Extract to read »
━━━━

How 1 LGBTQ Artist Is Reclaiming Public Bathrooms

Photos Courtesy of Angela Davis Fegan
Photos Courtesy of Angela Davis Fegan

Public restrooms have been a contentious — and often dangerous — place for decades, but even more so in the last year for members of the LGBTQ community. At least 17 states have attempted to pass "bathroom bills" that require people use the restroom of the gender they were assigned at birth, making a normal, everyday part of life an uncomfortable and risky scenario for transgender, gender-nonconforming, and genderqueer individuals. These bills, including the most infamous one currently up for debate (HB2 in North Carolina), are unfounded in their proposed reasoning of "safety," as there has never been a documented case of a transgender person attacking another person in a public restroom. Instead, these bills invite people to police others on their gender identity, which can often turn ugly or violent, ensuring something as basic as going to the bathroom is scary and unsafe for the people falsely set up as predators and more likely to be a target of assault in the first place.

Artist and activist Angela Davis Fegan wants to reclaim these spaces, and she's using bathrooms, bars, and other public arenas as a platform for conversation around queer issues, intersectionality, and feminism with the accessible artwork of letterpress posters.

Fegan's Lavender Menace Project was inspired (in name) by the infamous phrase the National Organization For Women's Betty Friedan used in the 1960s to describe the presence of lesbian women within the feminist movement, assuming they would somehow mar their attempts at equality for all women. In action, the Project is a direct response to the social issue Fegan saw the LGBTQ community focusing on — marriage — and her belief that this focus came at the expense of others in the community who wouldn't benefit from its legalization more than they would from other focused legislation or fundraising. What she wanted from organizations like the HRC was to put the spotlight on the safety and well-being of these individuals; fighting the everyday discrimination that not just gay and lesbian and bisexual people dealt with, but the transgender community, too.

━━━━

Part of a data file
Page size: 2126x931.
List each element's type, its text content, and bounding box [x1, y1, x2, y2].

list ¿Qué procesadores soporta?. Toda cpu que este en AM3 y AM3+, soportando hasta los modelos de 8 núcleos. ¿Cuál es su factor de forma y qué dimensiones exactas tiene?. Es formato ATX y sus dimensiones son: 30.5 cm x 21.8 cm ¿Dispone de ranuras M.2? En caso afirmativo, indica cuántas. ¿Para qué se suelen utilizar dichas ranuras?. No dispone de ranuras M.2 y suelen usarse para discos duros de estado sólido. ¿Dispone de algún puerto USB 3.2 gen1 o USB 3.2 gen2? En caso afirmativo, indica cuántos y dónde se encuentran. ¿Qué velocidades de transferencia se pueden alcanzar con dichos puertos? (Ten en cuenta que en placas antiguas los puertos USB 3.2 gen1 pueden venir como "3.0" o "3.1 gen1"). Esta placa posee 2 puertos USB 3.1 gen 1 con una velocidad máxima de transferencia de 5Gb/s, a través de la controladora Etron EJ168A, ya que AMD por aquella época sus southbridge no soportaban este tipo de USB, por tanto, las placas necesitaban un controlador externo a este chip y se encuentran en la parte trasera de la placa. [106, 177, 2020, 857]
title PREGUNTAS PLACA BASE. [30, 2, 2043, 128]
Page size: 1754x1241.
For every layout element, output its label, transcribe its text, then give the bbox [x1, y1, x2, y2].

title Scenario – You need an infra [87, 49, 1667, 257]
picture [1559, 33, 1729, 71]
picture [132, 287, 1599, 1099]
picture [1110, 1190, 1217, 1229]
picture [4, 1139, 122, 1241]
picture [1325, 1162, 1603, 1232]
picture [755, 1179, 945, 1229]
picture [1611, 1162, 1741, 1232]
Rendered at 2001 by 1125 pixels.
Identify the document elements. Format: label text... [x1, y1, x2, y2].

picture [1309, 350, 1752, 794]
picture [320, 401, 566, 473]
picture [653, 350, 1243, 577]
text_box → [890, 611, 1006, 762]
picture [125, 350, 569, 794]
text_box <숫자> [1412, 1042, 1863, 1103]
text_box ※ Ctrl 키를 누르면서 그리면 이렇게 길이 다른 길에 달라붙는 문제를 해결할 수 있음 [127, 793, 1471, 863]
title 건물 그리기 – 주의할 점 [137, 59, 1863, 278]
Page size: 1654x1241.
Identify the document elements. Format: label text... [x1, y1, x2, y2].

━━━━

Description of the task » According to the article on reclaiming public bathrooms, what form of artwork does Angela Davis Fegan use to start conversations about queer issues?

Final result » Letterpress posters.